KeyConcepts

shawnlaffan edited this page May 3, 2015 · 8 revisions

Table of contents:

Overview

This serves as the main interface to the help system. Eventually it will consist of a set of links to other pages. It is very much a work in progress at the moment.

The key point to keep in mind when using Biodiverse is that it has been developed first for spatial analyses. This includes the Moving Window, Clustering and Randomisations. All of the code has been written under this framework. Any other analysis that can be conducted is in some senses incidental. This does not mean it is invalid, just that it needs to be cast in a spatial framework to run.

Data Structures

See DataStructures.

Analyses

See AnalysisTypes.

Spatial conditions

See the SpatialConditions page.

Colour schemes

Hue and saturation modes

Numerically continuous analysis results can be displayed using either Hue or Saturation modes.

The hue mode uses colours from light blue through green and yellow to red. It is the default for spatial results.

The saturation mode assigns colours as different levels of saturation for a single colour, the default being red. (This is the scheme used in the view labels tab). You can select an alternate colour using the colour button to the right of the chooser. Note that greyscale is currently not supported (at version 0.12), and the system only uses the hue setting, ignoring any saturation and value settings. See issue #32.

▶ Dataset rows:
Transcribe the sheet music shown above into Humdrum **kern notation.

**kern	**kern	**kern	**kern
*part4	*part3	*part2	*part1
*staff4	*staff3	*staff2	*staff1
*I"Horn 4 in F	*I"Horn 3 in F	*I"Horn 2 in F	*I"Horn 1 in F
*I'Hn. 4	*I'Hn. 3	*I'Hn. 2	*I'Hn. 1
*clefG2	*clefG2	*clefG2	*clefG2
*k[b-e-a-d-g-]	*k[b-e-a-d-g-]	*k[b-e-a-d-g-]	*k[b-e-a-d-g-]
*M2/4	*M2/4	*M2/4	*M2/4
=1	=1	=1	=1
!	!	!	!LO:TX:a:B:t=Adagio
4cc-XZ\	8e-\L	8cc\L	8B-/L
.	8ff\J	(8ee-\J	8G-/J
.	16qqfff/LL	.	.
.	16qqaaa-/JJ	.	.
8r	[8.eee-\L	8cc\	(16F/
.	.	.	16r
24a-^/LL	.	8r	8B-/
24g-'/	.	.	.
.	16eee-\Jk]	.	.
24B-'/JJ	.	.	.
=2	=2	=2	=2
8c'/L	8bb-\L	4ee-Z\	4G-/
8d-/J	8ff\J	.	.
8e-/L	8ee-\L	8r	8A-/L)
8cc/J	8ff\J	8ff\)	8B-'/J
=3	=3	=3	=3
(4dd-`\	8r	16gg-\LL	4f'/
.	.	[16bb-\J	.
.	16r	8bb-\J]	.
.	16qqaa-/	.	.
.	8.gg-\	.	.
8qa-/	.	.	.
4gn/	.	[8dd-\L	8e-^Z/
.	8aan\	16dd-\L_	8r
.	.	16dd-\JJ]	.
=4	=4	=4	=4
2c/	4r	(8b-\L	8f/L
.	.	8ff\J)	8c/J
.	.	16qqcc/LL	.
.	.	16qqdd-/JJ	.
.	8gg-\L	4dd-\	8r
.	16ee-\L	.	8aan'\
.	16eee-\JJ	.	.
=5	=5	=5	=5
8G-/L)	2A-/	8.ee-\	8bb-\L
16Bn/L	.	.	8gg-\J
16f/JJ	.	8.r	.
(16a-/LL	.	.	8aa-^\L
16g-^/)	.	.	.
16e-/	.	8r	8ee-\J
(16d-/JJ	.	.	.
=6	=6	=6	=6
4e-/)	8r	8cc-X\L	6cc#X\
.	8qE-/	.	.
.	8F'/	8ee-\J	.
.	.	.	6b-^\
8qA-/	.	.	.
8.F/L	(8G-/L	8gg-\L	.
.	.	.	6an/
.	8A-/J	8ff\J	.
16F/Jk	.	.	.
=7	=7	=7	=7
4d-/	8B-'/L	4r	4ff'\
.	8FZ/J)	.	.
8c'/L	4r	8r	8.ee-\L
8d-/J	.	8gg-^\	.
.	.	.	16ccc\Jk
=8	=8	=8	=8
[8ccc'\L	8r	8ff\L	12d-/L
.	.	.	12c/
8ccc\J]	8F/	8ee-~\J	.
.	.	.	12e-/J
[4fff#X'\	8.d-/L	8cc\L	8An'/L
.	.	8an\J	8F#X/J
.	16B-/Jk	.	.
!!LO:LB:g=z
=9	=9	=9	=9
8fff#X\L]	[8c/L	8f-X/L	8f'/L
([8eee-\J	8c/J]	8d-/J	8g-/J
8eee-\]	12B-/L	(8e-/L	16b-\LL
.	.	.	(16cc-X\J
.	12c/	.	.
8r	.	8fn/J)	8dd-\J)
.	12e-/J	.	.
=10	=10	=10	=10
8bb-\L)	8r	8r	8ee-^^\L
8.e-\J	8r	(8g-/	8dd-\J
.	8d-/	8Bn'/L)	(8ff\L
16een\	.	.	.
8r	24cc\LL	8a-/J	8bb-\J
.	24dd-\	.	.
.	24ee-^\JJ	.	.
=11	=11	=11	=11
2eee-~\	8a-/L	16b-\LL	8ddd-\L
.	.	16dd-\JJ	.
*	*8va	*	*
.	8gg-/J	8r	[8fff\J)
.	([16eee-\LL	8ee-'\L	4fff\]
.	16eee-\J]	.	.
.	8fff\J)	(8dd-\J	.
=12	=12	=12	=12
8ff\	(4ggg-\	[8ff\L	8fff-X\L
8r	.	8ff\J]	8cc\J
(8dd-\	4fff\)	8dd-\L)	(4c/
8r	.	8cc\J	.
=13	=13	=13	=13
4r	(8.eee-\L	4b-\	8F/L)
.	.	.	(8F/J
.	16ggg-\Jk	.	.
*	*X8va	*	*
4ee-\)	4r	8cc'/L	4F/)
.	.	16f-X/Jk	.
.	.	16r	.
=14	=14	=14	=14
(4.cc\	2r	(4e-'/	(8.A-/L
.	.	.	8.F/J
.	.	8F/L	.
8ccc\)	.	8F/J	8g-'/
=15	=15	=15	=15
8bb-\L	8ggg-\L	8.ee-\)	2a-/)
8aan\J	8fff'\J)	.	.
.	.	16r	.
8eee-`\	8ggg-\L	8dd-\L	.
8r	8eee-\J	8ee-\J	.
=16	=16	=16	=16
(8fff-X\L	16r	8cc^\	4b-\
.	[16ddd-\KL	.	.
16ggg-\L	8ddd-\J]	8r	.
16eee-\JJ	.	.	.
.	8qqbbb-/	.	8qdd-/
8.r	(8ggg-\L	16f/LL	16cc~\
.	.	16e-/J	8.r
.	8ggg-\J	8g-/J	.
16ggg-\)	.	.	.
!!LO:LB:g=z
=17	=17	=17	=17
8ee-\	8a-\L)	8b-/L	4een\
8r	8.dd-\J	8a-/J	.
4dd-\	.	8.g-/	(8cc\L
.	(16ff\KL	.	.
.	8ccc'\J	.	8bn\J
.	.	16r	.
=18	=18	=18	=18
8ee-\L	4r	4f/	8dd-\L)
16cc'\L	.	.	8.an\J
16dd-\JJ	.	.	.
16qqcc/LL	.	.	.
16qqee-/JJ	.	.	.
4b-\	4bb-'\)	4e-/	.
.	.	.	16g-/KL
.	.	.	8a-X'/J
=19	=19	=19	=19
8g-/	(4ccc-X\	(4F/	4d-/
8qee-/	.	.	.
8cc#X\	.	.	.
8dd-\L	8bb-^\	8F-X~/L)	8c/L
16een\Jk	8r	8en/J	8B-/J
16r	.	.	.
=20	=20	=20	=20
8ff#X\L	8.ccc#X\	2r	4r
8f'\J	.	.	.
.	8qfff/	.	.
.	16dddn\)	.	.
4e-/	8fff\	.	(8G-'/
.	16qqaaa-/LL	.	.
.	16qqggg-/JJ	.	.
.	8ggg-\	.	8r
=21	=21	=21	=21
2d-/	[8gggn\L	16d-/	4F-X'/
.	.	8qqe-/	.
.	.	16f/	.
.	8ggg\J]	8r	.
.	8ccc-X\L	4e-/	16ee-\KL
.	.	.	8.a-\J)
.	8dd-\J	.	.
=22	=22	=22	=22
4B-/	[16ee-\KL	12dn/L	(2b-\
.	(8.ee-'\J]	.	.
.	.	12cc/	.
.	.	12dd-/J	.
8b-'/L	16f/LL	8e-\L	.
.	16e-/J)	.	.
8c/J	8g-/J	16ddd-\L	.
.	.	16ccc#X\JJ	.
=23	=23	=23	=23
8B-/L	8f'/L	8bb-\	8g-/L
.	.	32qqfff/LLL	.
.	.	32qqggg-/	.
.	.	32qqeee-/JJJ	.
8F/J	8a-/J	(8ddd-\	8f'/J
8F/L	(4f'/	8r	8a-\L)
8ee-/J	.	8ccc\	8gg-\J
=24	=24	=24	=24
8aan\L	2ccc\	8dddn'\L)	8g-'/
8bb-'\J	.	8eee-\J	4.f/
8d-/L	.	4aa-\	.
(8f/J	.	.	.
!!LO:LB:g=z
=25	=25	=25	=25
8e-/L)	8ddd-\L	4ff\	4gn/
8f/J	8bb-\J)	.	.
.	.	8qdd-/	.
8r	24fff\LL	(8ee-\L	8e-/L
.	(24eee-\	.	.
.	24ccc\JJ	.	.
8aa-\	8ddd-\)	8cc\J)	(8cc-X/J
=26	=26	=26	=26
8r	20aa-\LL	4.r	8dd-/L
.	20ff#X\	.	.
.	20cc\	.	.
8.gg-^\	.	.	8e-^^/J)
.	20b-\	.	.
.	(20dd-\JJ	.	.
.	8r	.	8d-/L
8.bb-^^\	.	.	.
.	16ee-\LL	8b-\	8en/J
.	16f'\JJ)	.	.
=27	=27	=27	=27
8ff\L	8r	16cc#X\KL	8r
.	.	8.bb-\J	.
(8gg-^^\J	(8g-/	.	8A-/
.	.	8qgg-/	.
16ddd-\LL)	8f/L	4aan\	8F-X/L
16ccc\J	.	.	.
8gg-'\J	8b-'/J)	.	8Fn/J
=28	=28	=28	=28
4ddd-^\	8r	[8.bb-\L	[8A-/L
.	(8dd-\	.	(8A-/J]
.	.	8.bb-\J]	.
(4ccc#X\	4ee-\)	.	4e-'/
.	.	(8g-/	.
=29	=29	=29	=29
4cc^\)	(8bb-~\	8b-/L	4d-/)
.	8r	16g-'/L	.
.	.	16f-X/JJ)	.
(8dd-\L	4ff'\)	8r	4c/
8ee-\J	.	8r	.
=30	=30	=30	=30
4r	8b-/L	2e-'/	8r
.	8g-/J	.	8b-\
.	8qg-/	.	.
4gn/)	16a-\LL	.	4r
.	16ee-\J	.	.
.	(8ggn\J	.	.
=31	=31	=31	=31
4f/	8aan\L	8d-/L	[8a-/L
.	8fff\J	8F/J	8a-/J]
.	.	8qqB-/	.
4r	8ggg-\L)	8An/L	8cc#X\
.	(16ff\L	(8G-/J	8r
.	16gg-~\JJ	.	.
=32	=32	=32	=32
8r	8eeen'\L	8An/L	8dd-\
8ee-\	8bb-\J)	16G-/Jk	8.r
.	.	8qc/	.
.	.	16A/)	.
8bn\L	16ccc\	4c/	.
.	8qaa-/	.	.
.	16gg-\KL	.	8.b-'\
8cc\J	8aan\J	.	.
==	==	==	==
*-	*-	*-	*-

▶ Task set:
A. Decide whether each statement below agrees with the Biodiverse key concepts page, answering yes or no and quoting the page's deciding words: (i) The hue mode is the default for spatial results. (ii) Greyscale is supported at version 0.12. (iii) The saturation mode uses red unless another colour is chosen.
B. Continue the Biodiverse key concepts page from its last sentence.

▶ The answers:
A.
(i) Yes: "It is the default for spatial results."
(ii) No: "Note that greyscale is currently not supported (at version 0.12)"
(iii) Yes: "the default being red"

B.
If you are unsure of how visible your results will be to the colour blind then take a screen shot and put it through the Daltonizer at http://www.vischeck.com/daltonize/ . Saturation mode should be better than hue in these cases.

Contrasting colour scheme

Cluster analyses can be displayed as aggregates of nodes using the contrasting colour scheme.

The contrasting colour scheme is restricted to a maximum of 13 colours, with a different colour scheme used for 9 or fewer. The schemes are derived from http://www.colorbrewer.org, but with the addition of a mid-grey to the 12 colour scheme. We have experimented with more colours, but found them difficult to distinguish (which is pretty much as recommended on the ColorBrewer web site...).

Map overlays

You can display a feature (vector) data set in the group grid pane as a background to make it easier to identify groups, especially if they are geographically related. An example might be a map of national borders or of bioregions.

Overlays are available when a map is displayed, for example when viewing labels or displaying the results of a cluster or spatial analysis (see SampleSession#The_Group_Grid, SampleSession#Viewing_the_cluster_results and SampleSession#Viewing_the_spatial_results).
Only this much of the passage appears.